-- EXCERPT --
=== Section Start ===

For Bitcoin to become a universal currency, its market cap will certainly have to far exceed its current magnitude, and this scale cannot be achieved all at once; it can only rise step by step in wave after wave. But if you insist on saying that this necessary path to becoming a universal currency—rising amid volatility—means Bitcoin is too volatile and therefore can never become a universal currency, then that is putting the cart before the horse. The reality is precisely that because it is meant to become a universal currency, it must rise wave after wave. That can only be called growing pains, I suppose.
I think Bitcoin’s exchange rate, with its dramatic rises and falls caused by investor participation, is good for Bitcoin’s future. On the one hand, this huge volatility draws more people’s attention to Bitcoin—for example, I entered during the big fluctuations in April. On the other hand, pushing the exchange rate upward is, after all, a step toward Bitcoin becoming a universal currency. Of course, besides speculators who care about short-term arbitrage, there will also be more and more people who begin to measure their wealth in Bitcoin and participate in promoting and developing Bitcoin applications.
But personally, if you ask me whether this is a situation I hope to see, I am actually very conflicted. Because I am still a student and have no independent source of income, let alone savings, I only bought dozens of coins with scholarships and some pocket money squeezed out from the cracks. If investors had arrived more slowly and the coin price had risen more slowly, I could have gradually earned more money after I started working and bought more coins. But now my dissertation still isn’t finished, and the exchange rate has already multiplied several times over. It feels rather melancholy.
9、Why are Chinese people so interested in Bitcoin?

=== Section End ===

-- TASK DETAILS --
Extend the passage on Bitcoin, picking up right after its final line. The listing after this text has nothing to do with the work here.

-- PROVIDED MATERIAL --

=== Section Start ===

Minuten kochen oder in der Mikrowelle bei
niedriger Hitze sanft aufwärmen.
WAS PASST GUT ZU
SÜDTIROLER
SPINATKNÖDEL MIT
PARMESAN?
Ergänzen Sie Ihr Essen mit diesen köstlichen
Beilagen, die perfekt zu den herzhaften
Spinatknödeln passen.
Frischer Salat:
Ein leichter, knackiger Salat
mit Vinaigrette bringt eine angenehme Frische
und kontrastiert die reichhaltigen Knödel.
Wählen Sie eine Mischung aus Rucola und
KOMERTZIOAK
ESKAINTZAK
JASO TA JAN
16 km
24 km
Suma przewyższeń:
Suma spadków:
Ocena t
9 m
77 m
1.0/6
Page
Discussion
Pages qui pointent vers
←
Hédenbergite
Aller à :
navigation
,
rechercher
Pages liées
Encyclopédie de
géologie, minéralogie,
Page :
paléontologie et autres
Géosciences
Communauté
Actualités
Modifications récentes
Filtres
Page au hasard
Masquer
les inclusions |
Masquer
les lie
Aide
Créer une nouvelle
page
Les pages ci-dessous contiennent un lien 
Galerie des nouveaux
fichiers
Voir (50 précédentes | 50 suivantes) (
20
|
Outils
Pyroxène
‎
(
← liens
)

=== Section End ===
=== Section Start ===

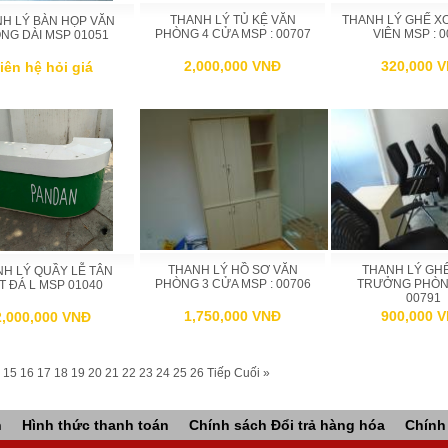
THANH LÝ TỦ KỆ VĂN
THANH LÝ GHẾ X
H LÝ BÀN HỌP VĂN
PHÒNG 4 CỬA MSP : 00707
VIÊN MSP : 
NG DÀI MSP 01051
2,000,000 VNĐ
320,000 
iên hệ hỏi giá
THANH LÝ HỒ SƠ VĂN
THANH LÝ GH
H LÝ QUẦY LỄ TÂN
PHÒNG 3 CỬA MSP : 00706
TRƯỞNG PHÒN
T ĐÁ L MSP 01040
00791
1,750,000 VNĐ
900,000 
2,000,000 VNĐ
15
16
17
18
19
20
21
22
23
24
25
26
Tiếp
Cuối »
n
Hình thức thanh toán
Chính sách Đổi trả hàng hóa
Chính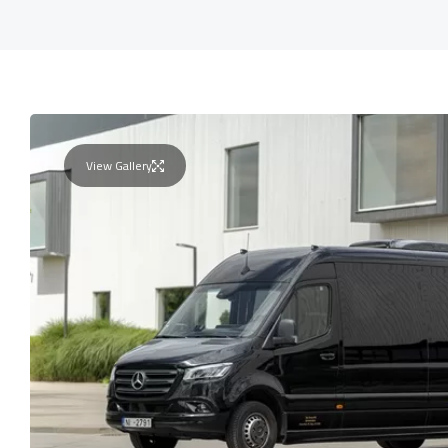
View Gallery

=== Section End ===

-- EXERCISE OUTPUT --
This question has to be discussed in stages. You may be referring to the recent surge driven by the Chinese market, which shows that Chinese people are very interested in Bitcoin. But in an even earlier stage, Chinese people were already quite enthusiastic about participating in Bitcoin. The Avalon team and the Koushao Mao team, once unrivaled in the mining hardware industry, were both Chinese, and many related fields also had plenty of active Chinese participants. In fact, Chinese geeks are by no means inferior in vision or thinking by world standards, and they are quite drawn to the free and unruly spirit behind Bitcoin; they also have a more direct appreciation of the benefits of the market economy. On the other hand, Chinese people tend to plan ahead more, prefer saving to advance consumption, and avoid living by borrowing the way Westerners do, spending next month’s grain for this month. In the Chinese mind, the store-of-value function of money is more highly valued, so a value-preserving currency like Bitcoin is easier to accept. Westerners, meanwhile, have long been unable to understand why Chinese people dislike borrowing and prefer saving; when they see Bitcoin affecting the inflationary system centered on forward borrowing, their instinctive reaction is that it won’t work. In addition, because electronic payment tools such as Q coins and Alipay are more popular in China, Chinese people already have a better cultural foundation for accepting Bitcoin.
Of course, in the recent stage, the main factor has been the influx of investors. This may have something to do with the push from mainstream media led by CCTV, and it may also be related to China’s financial environment, where people now have too much money and nowhere to put it. I can’t say for sure.
10、If Chinese people gain too many Bitcoin chips, will that affect Bitcoin’s development?
Of course it will have an impact, but Bitcoin itself is oriented toward decentralization. “Chinese people” are not a single entity, and there are diverse differences among Chinese people as well. Even if they are all buying Bitcoin, their motives and attitudes are different, so it is hard to say that they will form a unified force capable of skewing Bitcoin’s overall development trend.
11、Do you think Bitcoin’s current industry chain is sufficient to support its healthy development? Do you trust online wallets and trading platforms? How do you protect your own Bitcoin?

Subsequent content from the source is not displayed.